Records »
-- Opening Marker --
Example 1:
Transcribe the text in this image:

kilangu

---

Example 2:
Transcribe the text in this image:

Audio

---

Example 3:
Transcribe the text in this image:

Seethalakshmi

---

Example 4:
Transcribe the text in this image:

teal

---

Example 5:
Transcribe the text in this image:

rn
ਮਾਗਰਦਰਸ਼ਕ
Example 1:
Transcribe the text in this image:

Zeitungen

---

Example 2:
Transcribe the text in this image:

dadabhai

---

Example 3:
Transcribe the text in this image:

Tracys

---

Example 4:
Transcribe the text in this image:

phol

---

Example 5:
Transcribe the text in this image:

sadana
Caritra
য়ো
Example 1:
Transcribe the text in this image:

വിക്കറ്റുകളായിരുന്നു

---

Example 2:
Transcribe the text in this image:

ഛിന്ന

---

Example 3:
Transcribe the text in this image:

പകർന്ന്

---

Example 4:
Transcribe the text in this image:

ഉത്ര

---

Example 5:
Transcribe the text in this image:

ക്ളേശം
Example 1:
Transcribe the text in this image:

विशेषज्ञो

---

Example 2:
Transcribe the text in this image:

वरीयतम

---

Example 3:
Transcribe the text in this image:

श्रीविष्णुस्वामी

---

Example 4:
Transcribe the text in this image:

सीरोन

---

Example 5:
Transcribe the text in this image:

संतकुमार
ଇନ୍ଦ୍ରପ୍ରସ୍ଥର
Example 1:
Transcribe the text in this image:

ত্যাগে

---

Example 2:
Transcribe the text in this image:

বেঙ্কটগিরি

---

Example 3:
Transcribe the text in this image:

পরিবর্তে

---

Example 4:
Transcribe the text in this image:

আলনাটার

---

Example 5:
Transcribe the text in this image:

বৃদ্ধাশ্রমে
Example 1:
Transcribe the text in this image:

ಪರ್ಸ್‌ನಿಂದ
-- Closing Marker --
Please output the records shown above, with every character intact.

Written answer »
Example 1:
Transcribe the text in this image:

kilangu

---

Example 2:
Transcribe the text in this image:

Audio

---

Example 3:
Transcribe the text in this image:

Seethalakshmi

---

Example 4:
Transcribe the text in this image:

teal

---

Example 5:
Transcribe the text in this image:

rn
ਮਾਗਰਦਰਸ਼ਕ
Example 1:
Transcribe the text in this image:

Zeitungen

---

Example 2:
Transcribe the text in this image:

dadabhai

---

Example 3:
Transcribe the text in this image:

Tracys

---

Example 4:
Transcribe the text in this image:

phol

---

Example 5:
Transcribe the text in this image:

sadana
Caritra
য়ো
Example 1:
Transcribe the text in this image:

വിക്കറ്റുകളായിരുന്നു

---

Example 2:
Transcribe the text in this image:

ഛിന്ന

---

Example 3:
Transcribe the text in this image:

പകർന്ന്

---

Example 4:
Transcribe the text in this image:

ഉത്ര

---

Example 5:
Transcribe the text in this image:

ക്ളേശം
Example 1:
Transcribe the text in this image:

विशेषज्ञो

---

Example 2:
Transcribe the text in this image:

वरीयतम

---

Example 3:
Transcribe the text in this image:

श्रीविष्णुस्वामी

---

Example 4:
Transcribe the text in this image:

सीरोन

---

Example 5:
Transcribe the text in this image:

संतकुमार
ଇନ୍ଦ୍ରପ୍ରସ୍ଥର
Example 1:
Transcribe the text in this image:

ত্যাগে

---

Example 2:
Transcribe the text in this image:

বেঙ্কটগিরি

---

Example 3:
Transcribe the text in this image:

পরিবর্তে

---

Example 4:
Transcribe the text in this image:

আলনাটার

---

Example 5:
Transcribe the text in this image:

বৃদ্ধাশ্রমে
Example 1:
Transcribe the text in this image:

ಪರ್ಸ್‌ನಿಂದ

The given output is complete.